- Excerpted passage:
Content starts
A 70-year-old man with a history of stable angina and hypertension develops sudden onset breathlessness at night. He is unable to lie flat and appears, sweaty and anxious. He is brought into the resus area and the sister in charge has sat him upright and commenced high-flow oxygen. His chest X-ray is shown below:
1. What is the most likely diagnosis?
The presentation and X-ray in this question are clearly indicative of a diagnosis of acute cardiogenic pulmonary oedema (ACPO).
Features on the chest X-ray supporting this diagnosis include:
- Cardiac enlargement (cardiothoracic ratio >50%)
- Upper lobe diversion (prominent upper lobe veins)
- Bibasal lung shadowing
- Kerley B lines (basal septal lines)
The management of ACPO is as follows:
- Sit patient upright
- High flow oxygen via reservoir mask
- IV loop diuretic e.g. furosemide 20-80 mg (first-line pharmacological therapy)
- Thromboprophylaxis (e.g. with low-molecular-weight heparin) is recommended in patients not already anticoagulated.
Although it is no longer recommended that nitrates are offered routinely, they are helpful in specific circumstances, such as for people with concomitant myocardial ischaemia, severe hypertension or regurgitant aortic or mitral valve disease. If administered blood pressure should be monitored closely in a setting where at least level 2 care can be provided.
Content ends
- Data extract:
Content starts
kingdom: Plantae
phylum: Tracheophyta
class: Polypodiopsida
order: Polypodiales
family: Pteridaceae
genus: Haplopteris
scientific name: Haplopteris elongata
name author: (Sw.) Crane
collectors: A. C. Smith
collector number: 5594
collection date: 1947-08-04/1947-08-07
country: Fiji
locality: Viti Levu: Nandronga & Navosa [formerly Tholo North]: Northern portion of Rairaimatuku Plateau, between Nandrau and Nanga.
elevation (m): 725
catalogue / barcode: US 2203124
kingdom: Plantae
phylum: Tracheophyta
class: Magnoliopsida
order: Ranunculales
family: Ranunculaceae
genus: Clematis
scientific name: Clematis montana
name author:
Content ends
Can you set down the entire acute pulmonary oedema case from above again, word for word?

- Task solution:
A 70-year-old man with a history of stable angina and hypertension develops sudden onset breathlessness at night. He is unable to lie flat and appears, sweaty and anxious. He is brought into the resus area and the sister in charge has sat him upright and commenced high-flow oxygen. His chest X-ray is shown below:
1. What is the most likely diagnosis?
The presentation and X-ray in this question are clearly indicative of a diagnosis of acute cardiogenic pulmonary oedema (ACPO).
Features on the chest X-ray supporting this diagnosis include:
- Cardiac enlargement (cardiothoracic ratio >50%)
- Upper lobe diversion (prominent upper lobe veins)
- Bibasal lung shadowing
- Kerley B lines (basal septal lines)
The management of ACPO is as follows:
- Sit patient upright
- High flow oxygen via reservoir mask
- IV loop diuretic e.g. furosemide 20-80 mg (first-line pharmacological therapy)
- Thromboprophylaxis (e.g. with low-molecular-weight heparin) is recommended in patients not already anticoagulated.
Although it is no longer recommended that nitrates are offered routinely, they are helpful in specific circumstances, such as for people with concomitant myocardial ischaemia, severe hypertension or regurgitant aortic or mitral valve disease. If administered blood pressure should be monitored closely in a setting where at least level 2 care can be provided.